If you wanted to compare different methods for the association step, then you would keep the object detection model used constant, and vice versa. Hence, some MOT datasets come with bounding boxes predicted by some object detection model, which means that the object detection step can be skipped, and focus can be put on improving the association step.

Batch and online methods

MOT algorithms can also be divided into batch and online methods. To make predictions for the present, batch methods make use of both information from the past and the future, while online methods only use information from the past and present. Because of this difference, batch methods are more accurate. However, online methods are needed for scenarios such as autonomous driving, and robotics.
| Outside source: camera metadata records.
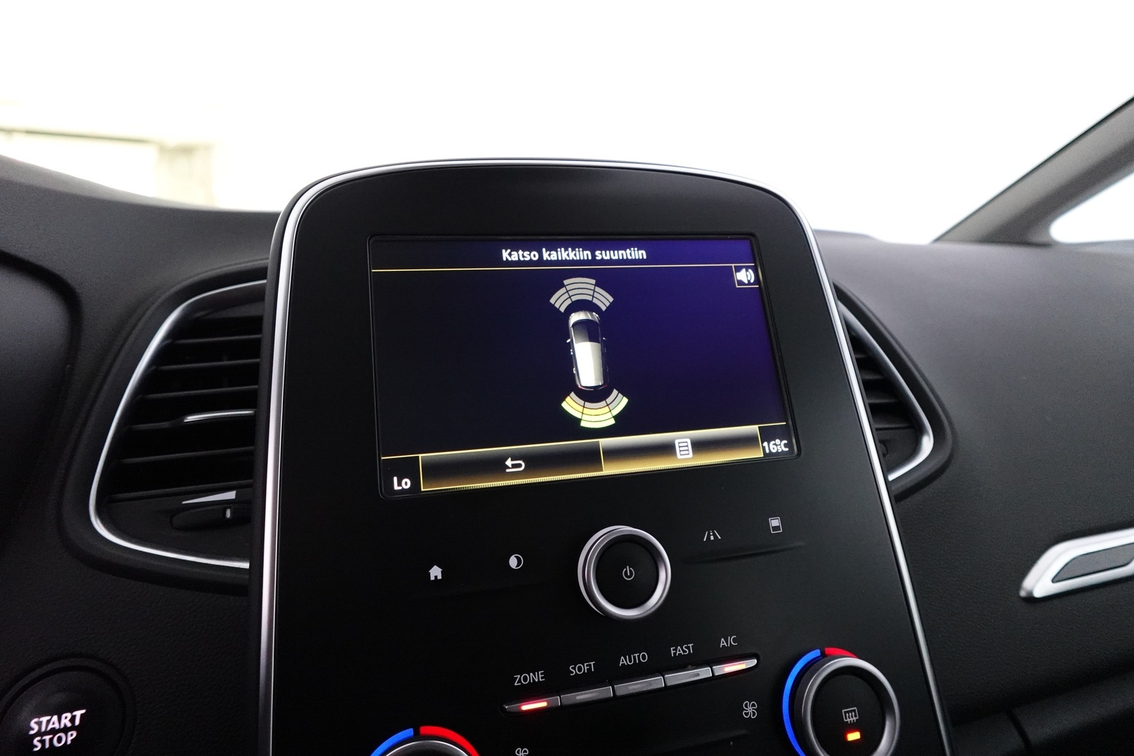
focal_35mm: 20
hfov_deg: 84.0
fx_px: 630
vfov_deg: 61.9
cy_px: 378
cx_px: 567
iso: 2000
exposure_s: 1/80
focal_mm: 7.6
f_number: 2
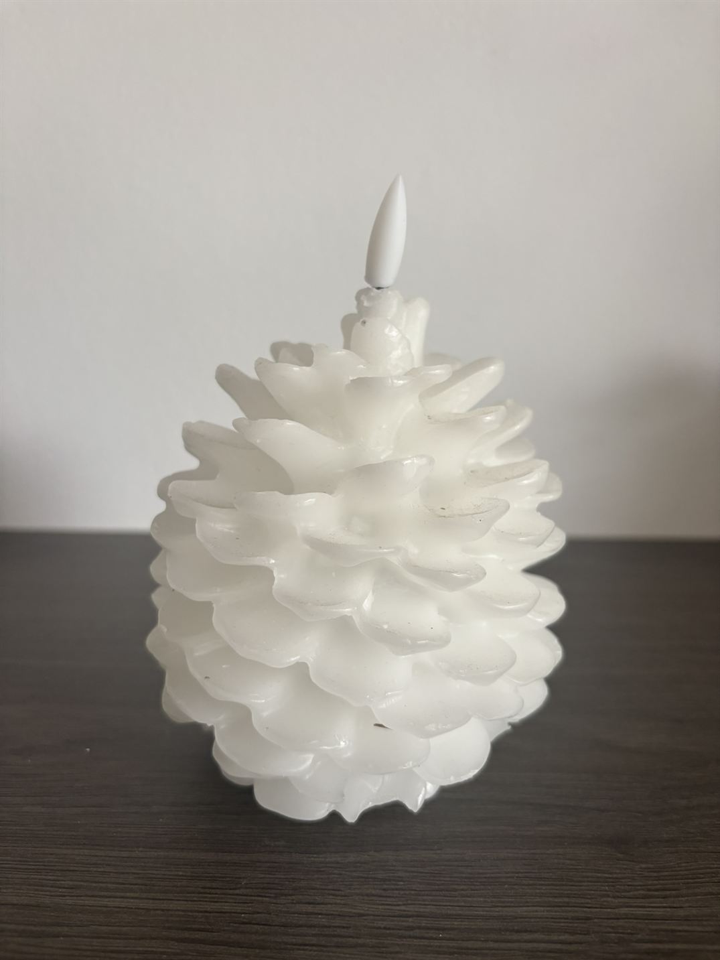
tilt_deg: -13.9
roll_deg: -1.2
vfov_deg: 67.3
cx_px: 360
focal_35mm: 26
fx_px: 721
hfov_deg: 53.1
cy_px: 480
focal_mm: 5.96
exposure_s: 1/121
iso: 125
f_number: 1.6
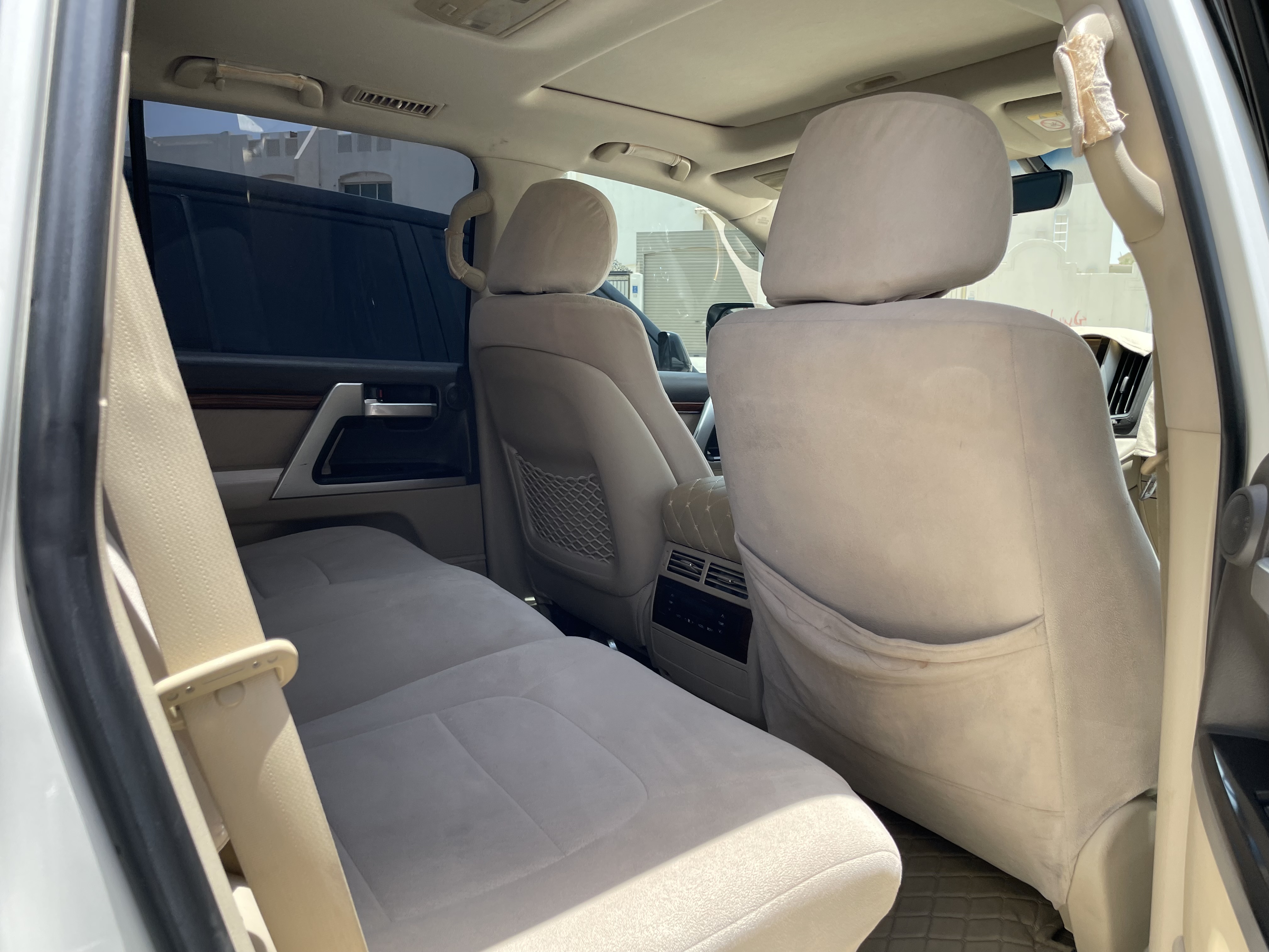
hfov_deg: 67.3
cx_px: 634
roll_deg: -0.3
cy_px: 476
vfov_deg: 53.1
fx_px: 953
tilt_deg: -8.8
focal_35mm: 26
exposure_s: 1/558
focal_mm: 4.2
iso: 32
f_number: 1.6
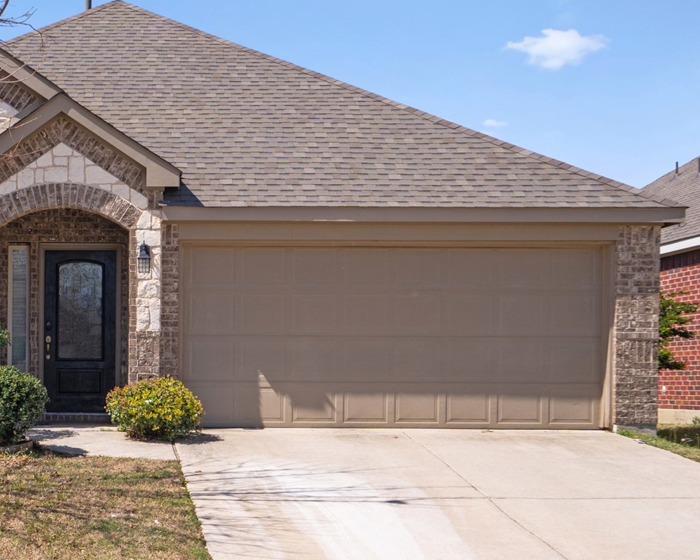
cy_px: 383
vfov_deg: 24.4
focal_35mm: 62
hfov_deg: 29.4
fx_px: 1284
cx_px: 91
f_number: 7.1
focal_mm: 31
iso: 400
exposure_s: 1/160
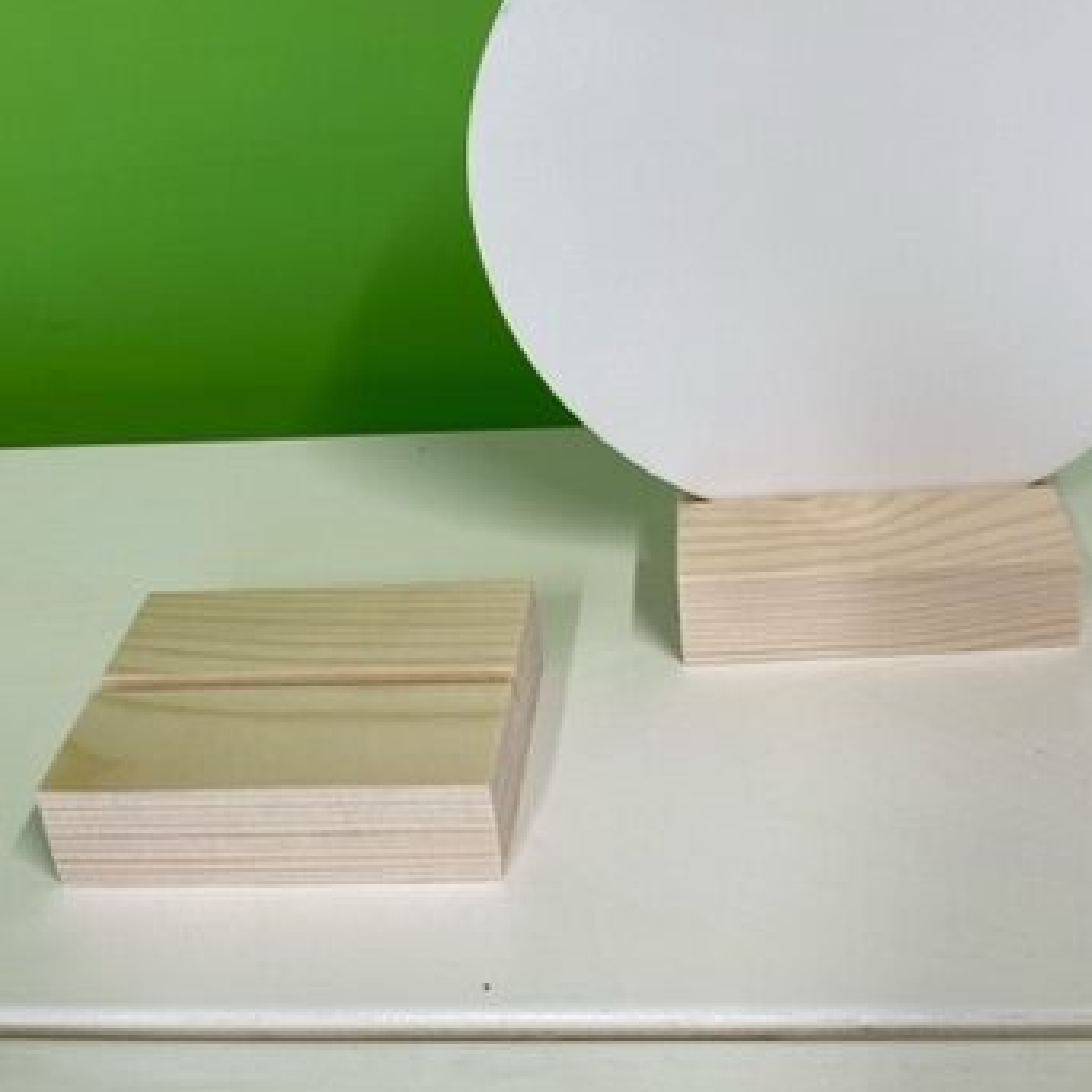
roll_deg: +6.0
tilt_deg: -21.8
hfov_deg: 39.0
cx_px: 664
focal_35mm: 43
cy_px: 140
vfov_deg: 37.0
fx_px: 1535
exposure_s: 1/100
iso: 50
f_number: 1.6
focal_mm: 5.1
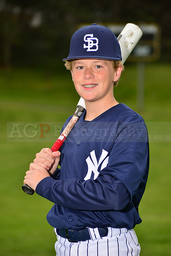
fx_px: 1210
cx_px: 86
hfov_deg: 8.1
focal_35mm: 170
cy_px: 128
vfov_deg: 12.1
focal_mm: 170
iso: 200
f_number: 6.3
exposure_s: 1/200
Main stages of an MOT algorithm

  1. Detection stage
  2. Feature extraction/motion prediction stage
  3. Affinity stage
  4. Association stage

Visual feature extraction using CNNs

CNN extracts visual features. Kalman filter extracts position and/or motion features. Different kinds of features can be combined before being passed onto the affinity stage.

Fu et al. [98]

  1. DeepSORT feature extracter extracts features.
  2. Discriminative correlation filter measures the correlation between the features. This gives a matching score.
  3. The matching score from 2 is combined with spatio-temporal relation score.
  4. Combined score from 3 is used as a likelihood in a Guassian Mixture Probability Hypothesis Density filter.